The Daily Beast published a story called “Where Did All the Money Shaun King Raised for Black Lives Go?” in December 2015. And in it, journalist Goldie Taylor questioned various fundraising efforts led by King all the way back to his time as a pastor at Atlanta’s megachurch Courageous Church. 
“In the article Taylor pointed out that although King claimed to have raised $1 million for Haiti disaster relief in 2010, the Miriam Center, a Christian mission and beneficiary of the funds, reported that $540,000 had been raised — and that only $200,000 had ever actually been granted to the center,” Chill reported.
“People need to understand that failure is not fraud,” King told the Daily Beast.
Also in 2015, The Post’s Wesley Lowery wondered where $60,000 raised by King and others for the family of Tamir Rice had gone. Rice’s family had been unaware of the fundraiser. After the article, additional funds raised by King and others were eventually used to assist Rice’s family.
Still, Shaun King has staunchly defended his activism and fundraising efforts and recently released a 72-page fundraising report detailing his use of the funds. A Black Lives Matter fundraising Audit regarding the $34 million raised shows $631,000 for white supremacy, $20 million for immigration.

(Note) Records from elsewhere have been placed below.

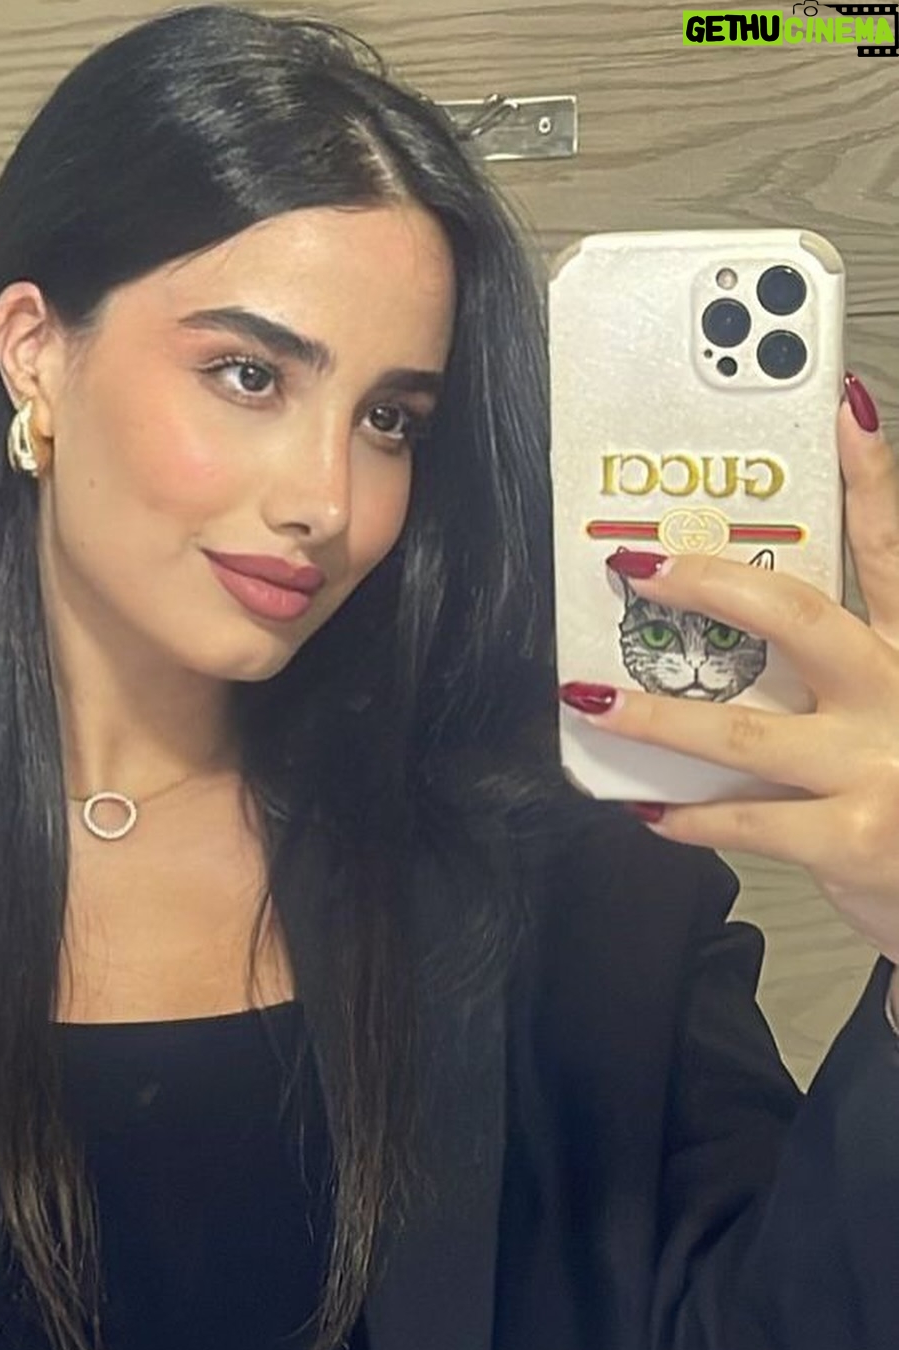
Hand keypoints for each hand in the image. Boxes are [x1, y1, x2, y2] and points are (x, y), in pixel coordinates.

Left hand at [559, 376, 898, 996]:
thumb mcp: (893, 715)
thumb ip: (835, 673)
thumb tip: (725, 635)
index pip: (889, 551)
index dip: (870, 475)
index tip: (841, 404)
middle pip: (801, 617)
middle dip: (711, 585)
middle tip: (637, 564)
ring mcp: (880, 769)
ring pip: (742, 731)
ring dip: (655, 716)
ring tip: (589, 699)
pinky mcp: (854, 838)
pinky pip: (743, 819)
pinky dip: (687, 816)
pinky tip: (648, 811)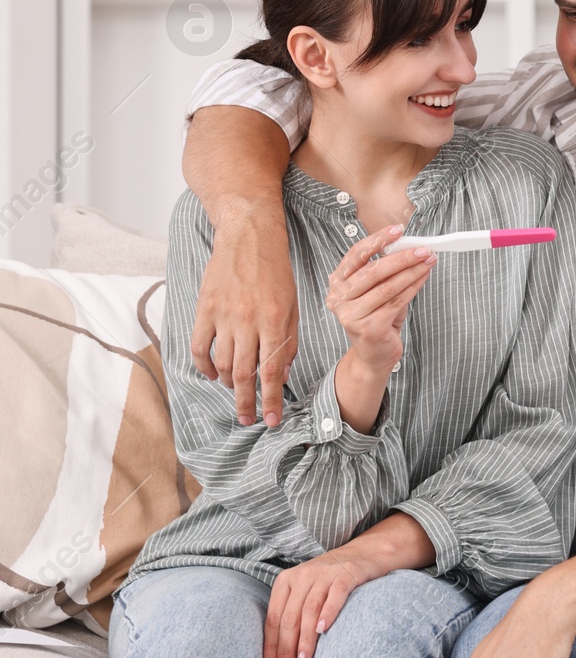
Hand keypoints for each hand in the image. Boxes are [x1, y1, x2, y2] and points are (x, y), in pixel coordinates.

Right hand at [192, 207, 297, 427]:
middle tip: (249, 420)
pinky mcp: (204, 309)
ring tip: (235, 393)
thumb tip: (282, 373)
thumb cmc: (276, 271)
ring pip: (221, 364)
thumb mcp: (293, 304)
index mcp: (275, 321)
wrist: (248, 237)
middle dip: (246, 402)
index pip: (272, 371)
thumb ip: (288, 339)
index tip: (271, 420)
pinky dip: (203, 366)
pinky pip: (199, 346)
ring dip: (227, 385)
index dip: (271, 399)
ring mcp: (223, 316)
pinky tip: (210, 375)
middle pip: (243, 374)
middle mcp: (248, 321)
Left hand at [263, 546, 382, 657]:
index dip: (271, 645)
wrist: (367, 553)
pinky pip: (335, 595)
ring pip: (310, 610)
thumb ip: (293, 613)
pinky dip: (328, 612)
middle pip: (290, 617)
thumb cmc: (332, 580)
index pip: (274, 618)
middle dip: (286, 649)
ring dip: (305, 639)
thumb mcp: (306, 591)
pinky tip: (324, 629)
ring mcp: (325, 573)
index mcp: (286, 580)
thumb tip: (280, 655)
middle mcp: (303, 575)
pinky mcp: (347, 573)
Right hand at [325, 226, 435, 375]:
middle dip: (403, 257)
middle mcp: (339, 298)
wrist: (373, 356)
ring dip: (412, 271)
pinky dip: (413, 287)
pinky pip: (396, 302)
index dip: (377, 240)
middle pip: (374, 270)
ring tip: (429, 261)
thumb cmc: (377, 318)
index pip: (356, 254)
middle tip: (424, 249)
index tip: (398, 230)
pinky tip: (424, 278)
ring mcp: (351, 315)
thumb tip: (411, 248)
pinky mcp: (368, 328)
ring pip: (388, 286)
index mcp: (337, 283)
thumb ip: (387, 271)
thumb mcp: (377, 291)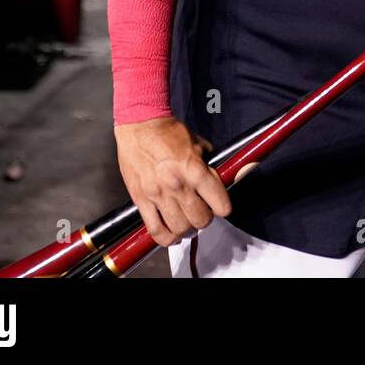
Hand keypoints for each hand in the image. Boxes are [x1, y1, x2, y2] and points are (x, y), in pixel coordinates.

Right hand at [114, 116, 231, 246]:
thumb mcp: (200, 144)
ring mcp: (158, 195)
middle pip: (201, 220)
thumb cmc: (169, 133)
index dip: (223, 207)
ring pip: (180, 228)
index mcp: (195, 170)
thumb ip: (210, 164)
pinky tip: (171, 234)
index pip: (220, 204)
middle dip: (206, 219)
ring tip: (187, 222)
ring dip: (187, 229)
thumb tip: (222, 177)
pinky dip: (165, 237)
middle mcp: (178, 186)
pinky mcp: (141, 200)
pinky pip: (155, 230)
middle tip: (202, 213)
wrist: (141, 126)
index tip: (220, 206)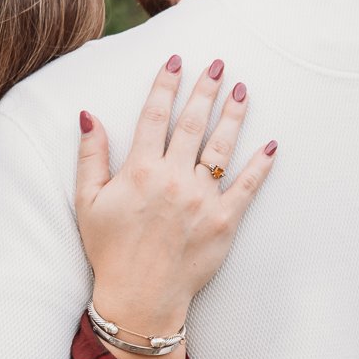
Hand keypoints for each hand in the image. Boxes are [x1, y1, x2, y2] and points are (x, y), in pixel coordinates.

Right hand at [76, 54, 277, 352]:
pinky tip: (271, 144)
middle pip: (193, 123)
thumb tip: (88, 114)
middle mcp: (173, 178)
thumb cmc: (110, 250)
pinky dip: (261, 164)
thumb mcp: (88, 202)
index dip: (166, 85)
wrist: (140, 297)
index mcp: (139, 170)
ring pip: (221, 146)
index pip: (154, 115)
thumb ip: (90, 156)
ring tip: (242, 90)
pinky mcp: (224, 220)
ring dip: (233, 115)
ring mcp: (201, 199)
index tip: (176, 61)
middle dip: (205, 89)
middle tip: (217, 64)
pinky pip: (247, 186)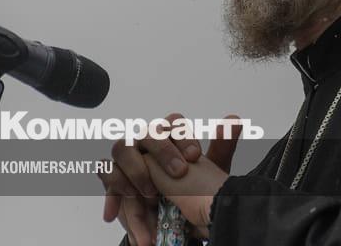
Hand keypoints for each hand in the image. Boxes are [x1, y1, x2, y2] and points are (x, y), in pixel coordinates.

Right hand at [97, 113, 233, 245]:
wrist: (174, 220)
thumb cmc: (191, 191)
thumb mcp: (210, 173)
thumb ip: (222, 147)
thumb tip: (233, 118)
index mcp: (171, 138)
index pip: (172, 123)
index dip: (182, 136)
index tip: (194, 156)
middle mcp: (147, 144)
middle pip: (146, 132)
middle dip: (162, 151)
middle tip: (178, 174)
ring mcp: (128, 160)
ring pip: (121, 149)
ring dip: (137, 171)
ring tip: (152, 196)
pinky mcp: (114, 179)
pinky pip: (106, 174)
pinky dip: (114, 191)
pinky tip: (121, 209)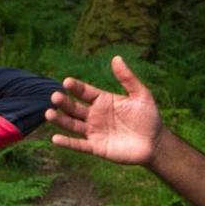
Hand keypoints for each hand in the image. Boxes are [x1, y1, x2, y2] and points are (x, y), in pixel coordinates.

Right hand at [47, 57, 161, 167]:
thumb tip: (116, 58)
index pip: (85, 92)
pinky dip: (67, 143)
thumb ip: (127, 78)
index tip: (67, 82)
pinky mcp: (96, 147)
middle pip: (74, 108)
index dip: (76, 87)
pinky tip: (55, 139)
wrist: (155, 143)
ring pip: (72, 125)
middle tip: (55, 97)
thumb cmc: (149, 117)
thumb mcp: (141, 95)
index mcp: (103, 100)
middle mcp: (95, 115)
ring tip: (49, 114)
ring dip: (60, 120)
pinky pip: (79, 145)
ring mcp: (94, 131)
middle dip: (64, 102)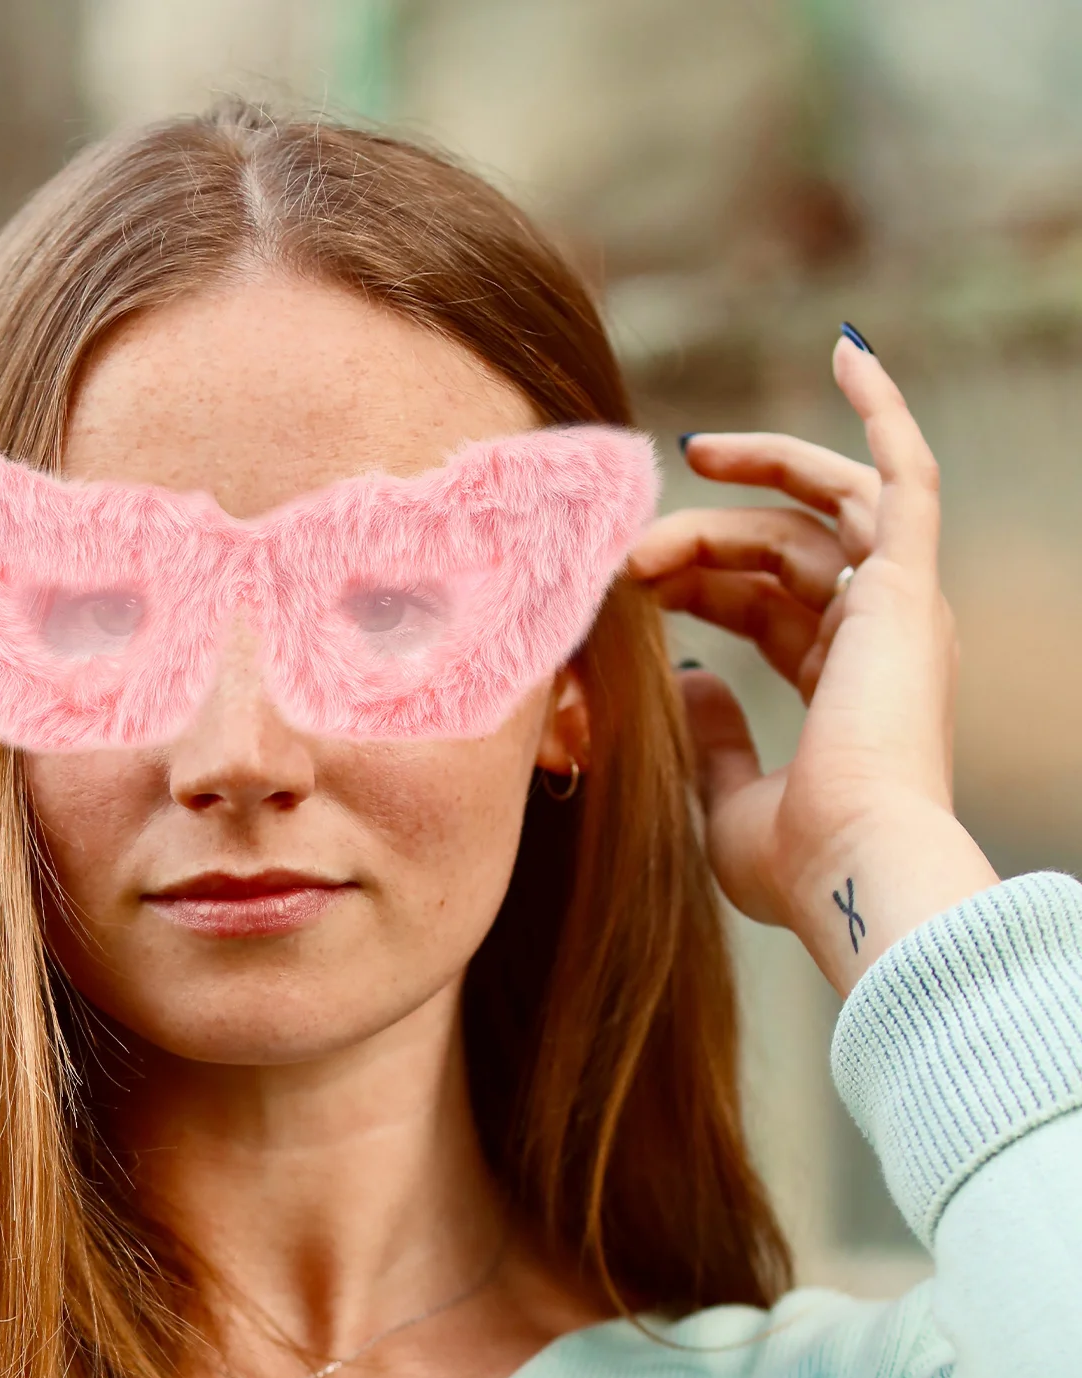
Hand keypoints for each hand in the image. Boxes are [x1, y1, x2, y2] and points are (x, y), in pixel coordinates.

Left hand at [626, 332, 999, 995]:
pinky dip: (881, 411)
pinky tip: (847, 352)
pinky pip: (903, 473)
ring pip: (812, 511)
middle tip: (627, 548)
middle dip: (699, 539)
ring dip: (740, 486)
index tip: (627, 582)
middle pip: (778, 550)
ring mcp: (898, 606)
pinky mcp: (905, 582)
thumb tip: (683, 680)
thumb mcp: (725, 796)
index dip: (693, 581)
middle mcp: (878, 635)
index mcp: (842, 683)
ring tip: (674, 469)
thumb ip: (709, 736)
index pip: (763, 600)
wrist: (850, 869)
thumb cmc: (794, 860)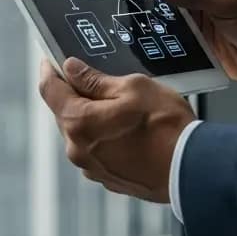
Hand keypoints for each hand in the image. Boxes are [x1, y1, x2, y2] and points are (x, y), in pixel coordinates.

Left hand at [38, 57, 194, 202]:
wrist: (188, 168)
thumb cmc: (164, 125)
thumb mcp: (133, 87)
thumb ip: (96, 79)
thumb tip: (72, 69)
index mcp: (79, 122)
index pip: (50, 90)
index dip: (49, 70)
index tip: (51, 58)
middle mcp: (77, 148)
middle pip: (64, 112)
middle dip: (74, 93)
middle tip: (93, 76)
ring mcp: (91, 167)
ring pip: (80, 131)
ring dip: (90, 115)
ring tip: (119, 102)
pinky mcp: (107, 177)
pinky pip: (95, 148)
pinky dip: (103, 134)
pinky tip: (127, 127)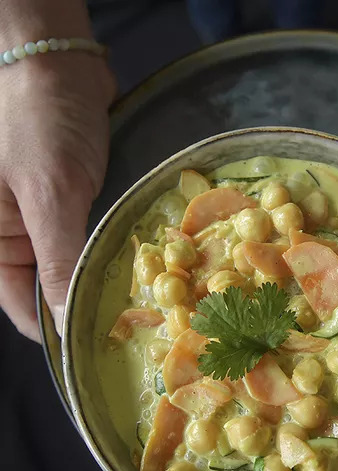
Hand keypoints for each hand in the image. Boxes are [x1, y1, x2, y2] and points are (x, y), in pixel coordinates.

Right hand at [0, 52, 114, 340]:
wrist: (58, 64)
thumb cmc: (40, 121)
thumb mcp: (48, 193)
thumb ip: (56, 259)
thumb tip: (65, 318)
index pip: (18, 304)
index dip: (54, 330)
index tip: (93, 348)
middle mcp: (9, 234)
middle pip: (43, 290)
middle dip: (80, 307)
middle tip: (125, 329)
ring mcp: (37, 219)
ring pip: (67, 267)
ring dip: (94, 280)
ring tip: (133, 304)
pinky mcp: (64, 202)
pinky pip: (81, 240)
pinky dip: (101, 253)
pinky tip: (130, 267)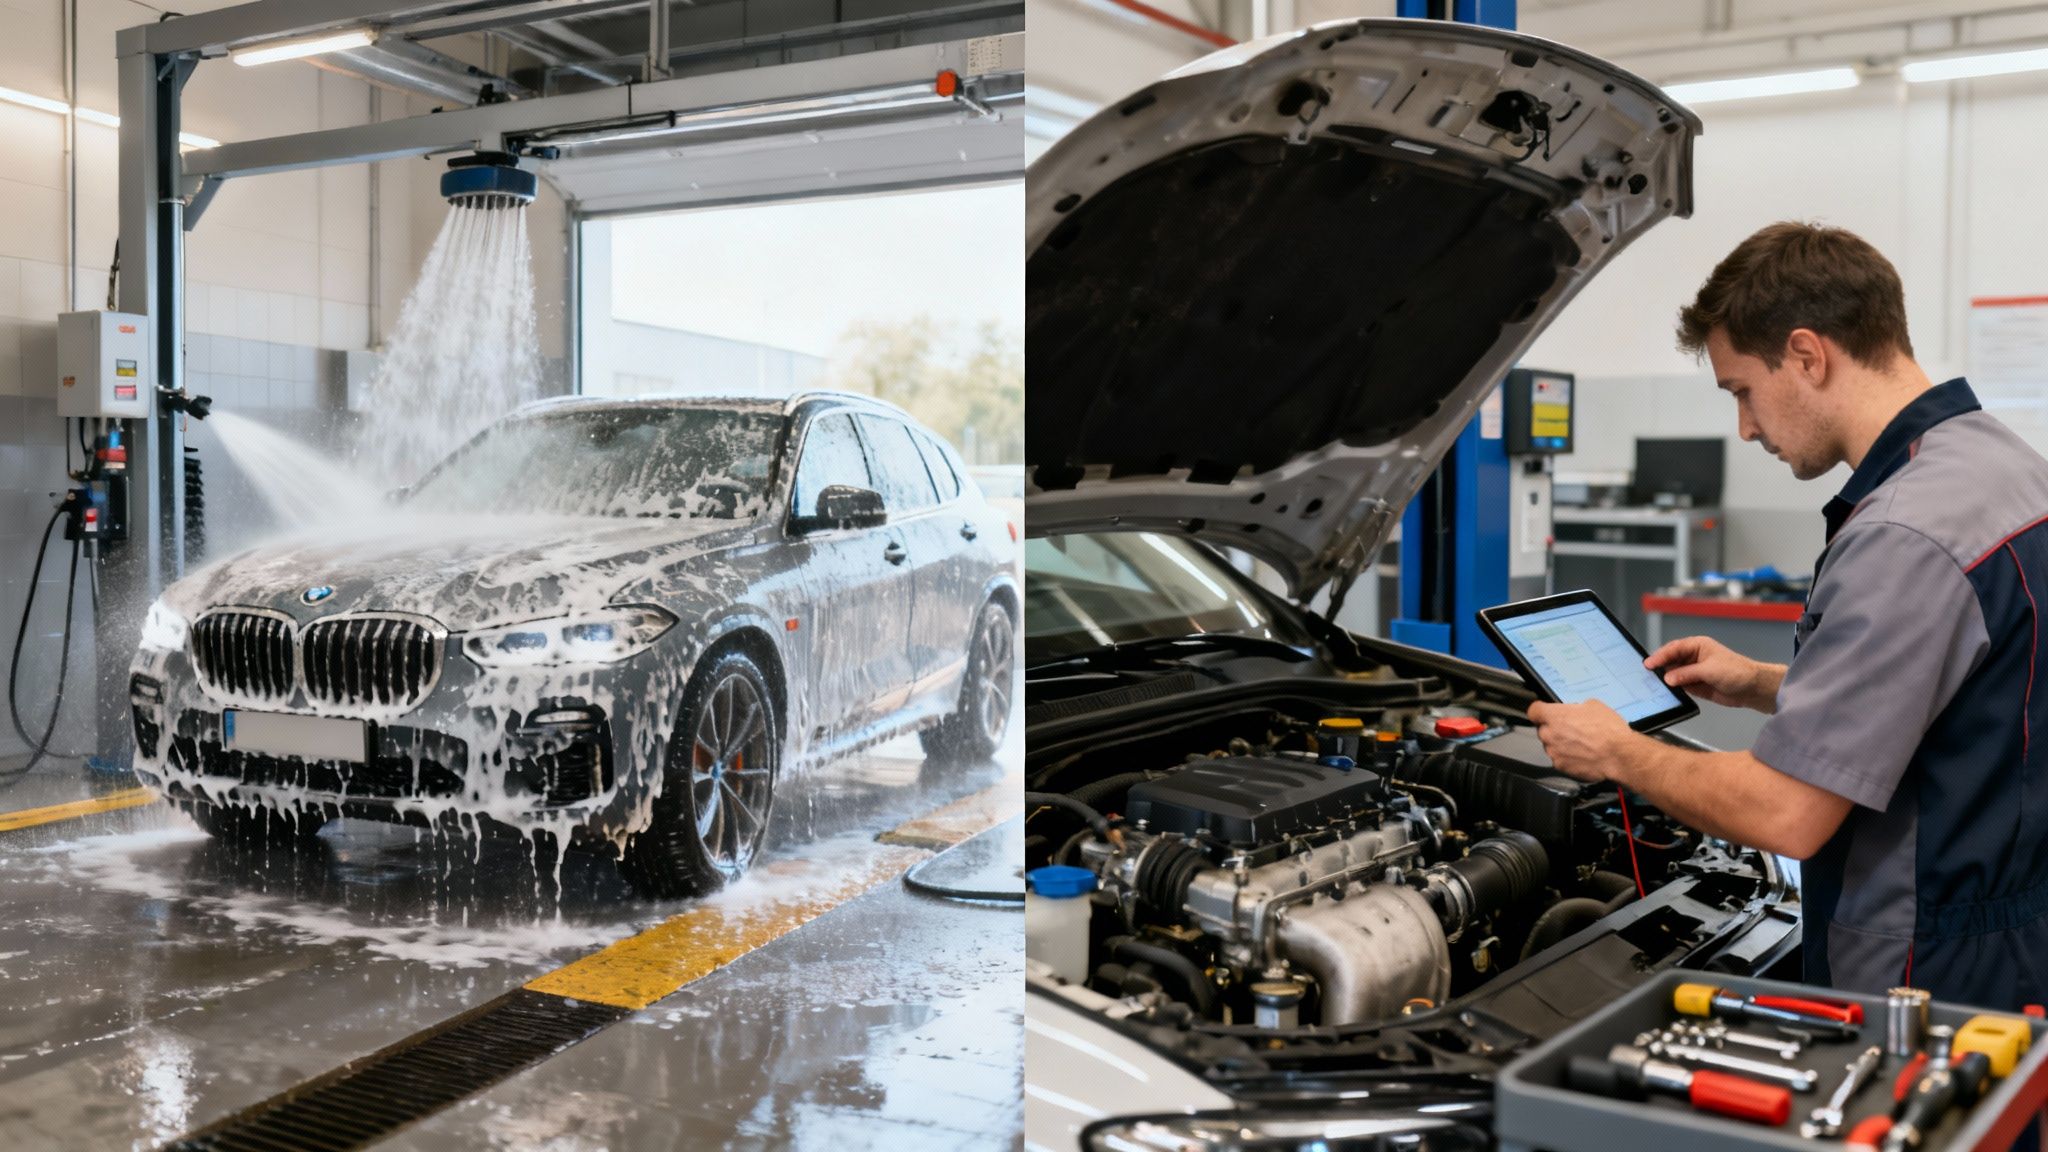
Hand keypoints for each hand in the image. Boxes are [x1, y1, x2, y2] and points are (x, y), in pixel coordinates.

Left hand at [1527, 699, 1635, 783]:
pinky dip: (1568, 758)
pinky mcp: (1560, 767)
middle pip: (1543, 730)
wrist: (1618, 755)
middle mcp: (1548, 734)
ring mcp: (1553, 752)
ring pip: (1551, 746)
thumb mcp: (1594, 706)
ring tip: (1580, 746)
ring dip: (1560, 745)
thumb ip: (1576, 709)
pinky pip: (1559, 759)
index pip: (1534, 711)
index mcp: (1554, 716)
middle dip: (1554, 729)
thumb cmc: (1608, 728)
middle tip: (1572, 731)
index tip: (1548, 713)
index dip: (1541, 711)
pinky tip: (1582, 757)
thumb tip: (1573, 714)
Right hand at [1643, 635, 1775, 711]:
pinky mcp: (1696, 685)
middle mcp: (1693, 657)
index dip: (1660, 656)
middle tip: (1645, 674)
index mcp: (1697, 646)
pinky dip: (1671, 689)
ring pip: (1673, 673)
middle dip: (1659, 666)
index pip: (1674, 648)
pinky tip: (1663, 692)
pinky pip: (1679, 686)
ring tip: (1650, 684)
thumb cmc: (1736, 672)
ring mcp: (1693, 672)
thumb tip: (1667, 678)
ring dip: (1664, 679)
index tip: (1648, 664)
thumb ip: (1687, 674)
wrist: (1753, 689)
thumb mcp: (1710, 670)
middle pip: (1671, 660)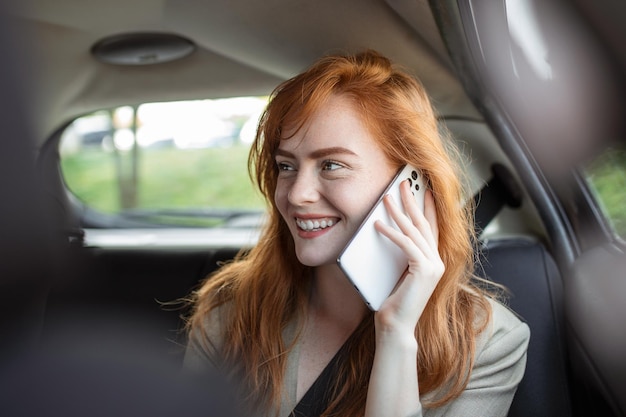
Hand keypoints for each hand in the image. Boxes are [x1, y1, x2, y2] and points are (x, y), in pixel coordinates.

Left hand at [373, 180, 444, 335]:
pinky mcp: (424, 270)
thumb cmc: (393, 301)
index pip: (431, 227)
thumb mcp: (398, 271)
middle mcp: (438, 261)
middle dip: (413, 201)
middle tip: (403, 183)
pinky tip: (378, 224)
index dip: (429, 207)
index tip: (424, 189)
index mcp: (433, 261)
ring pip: (415, 231)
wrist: (396, 326)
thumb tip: (388, 229)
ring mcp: (433, 266)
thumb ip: (401, 253)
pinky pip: (405, 244)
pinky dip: (390, 233)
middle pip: (424, 223)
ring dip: (399, 212)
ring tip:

King’s report goes into further detail. “The report was published via Medium and features the research work of Tamika Mallory, Co-Chair of The Women’s March and Co-Founder of Justice League NYC and civil rights attorney Lee Merritt, who King claims he gave full access to all his accounting records, including his bank account, credit card statements, and work with a pair of political action committees,” Hip Hop Wired reported.